RAG Assistants became like having an experimentation expert on call 24/7. These AI chatbots answer complex questions like "What statistical method should I use for this experiment?" and generate code for feature flags and SDKs. They have access to your entire experimentation knowledge base.
Prompt-Based Experimentation is the breakthrough that changes everything. This is what Fred demonstrated live turning any idea into a running experiment with just a text prompt, working directly on your live website. No prototyping phase, no development time, no waiting.
The future is Agentic AI that handles experimentation for you. But we’re not there yet.
1c. The Biggest Mistakes PMs Make with Experimentation
Fred called out three common misconceptions:
→ Experimentation Will Slow Us Down
The Reality: Harvard Business Review found a direct correlation between experiments run annually and revenue growth. More experiments = faster growth.
Why This Happens: Teams think they need perfect features before shipping. But Fred's advice: "Ship early and iterate until you reach your goal. You'll learn so much more in a short period of time."
→ We Don't Have Enough Traffic
The Reality: Teams validate features with 10 user interviews but think they need massive traffic for experiments.
The Truth: Sample size depends on conversions, not just visitors. The more commercial your metric, the faster you'll get insights.
→ Product Discovery Is Enough
The Reality: Discovery and experimentation serve different purposes.
Discovery tells you what users say they want. Experimentation tells you what they actually do.
Both are essential for the full picture.
2. How to Experiment with AI Features
2a. How to Measure AI Features
Most teams get this wrong. They launch AI features, see some usage, and call it a win. But Fred shared the framework Kameleoon uses to measure their AI features properly.
It's not just about usage. It's about value creation.
Three business metrics matter:
Usage/Adoption: Are people using the feature? (This is table stakes)
Outcome: Does it solve the problem users came for? (This is where most teams stop)
Experience: Do users find it helpful and reliable? (This is what separates good from great)
Here's what makes this framework brilliant: every metric connects to real business value:
Speed Metric: How many prompts does it take to create an experiment?

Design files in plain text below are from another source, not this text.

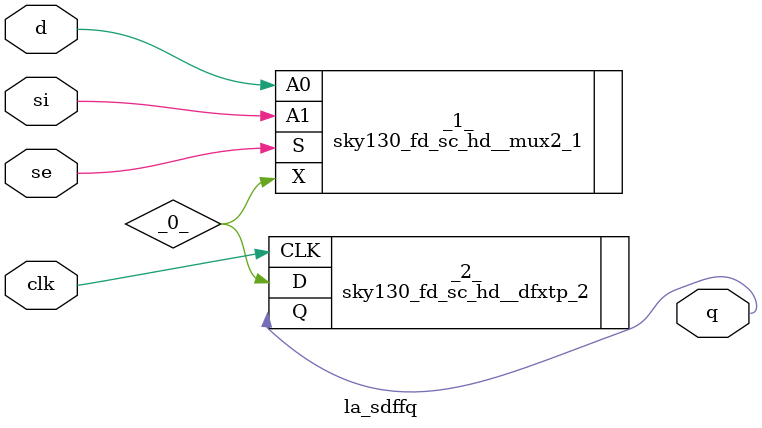
<source format=v>

module la_sdffq(d, si, se, clk, q);
  wire _0_;
  input clk;
  input d;
  output q;
  input se;
  input si;
  sky130_fd_sc_hd__mux2_1 _1_ (
    .A0(d),
    .A1(si),
    .S(se),
    .X(_0_)
  );
  sky130_fd_sc_hd__dfxtp_2 _2_ (
    .CLK(clk),
    .D(_0_),
    .Q(q)
  );
endmodule

</source>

If users need 10+ prompts, something's broken with the AI. The goal is minimal friction from idea to experiment.
Time Metric: How long from first prompt to experiment live? Traditional approach: days or weeks. Their target: minutes. This metric shows whether AI actually solves the speed problem.
Developer Dependency: How often do developers still need to step in? Traditional experimentation: 80%+ of experiments need custom code. Their target: reduce to 20%. This measures whether AI truly democratizes experimentation.
2b. How to Choose a North Star
Kameleoon tracks one simple metric: the number of experiments running daily on their platform.
Why this works:
Simple to measure and understand across the organization
Actionable by every team (product, customer success, marketing can all influence it)
Highly correlated with revenue growth
Shows the real value of democratizing experimentation
When this number goes up, it means either new customers or existing customers running more experiments. Both are wins.
AI experiments must move the business north-star.
2c. Measuring RAG Systems (The Technical Side)
For AI assistants and chatbots, Fred recommends three technical metrics:
Accuracy: Is the answer based on real, current documentation? Relevance: Does it actually answer the user's question? Context Quality: Did it use helpful, up-to-date sources?
The LLM Judge Technique: Use one AI to evaluate another. Have an LLM generate questions based on the chatbot's answer, then check if those questions are similar to what the user actually asked. It's automated evaluation at scale.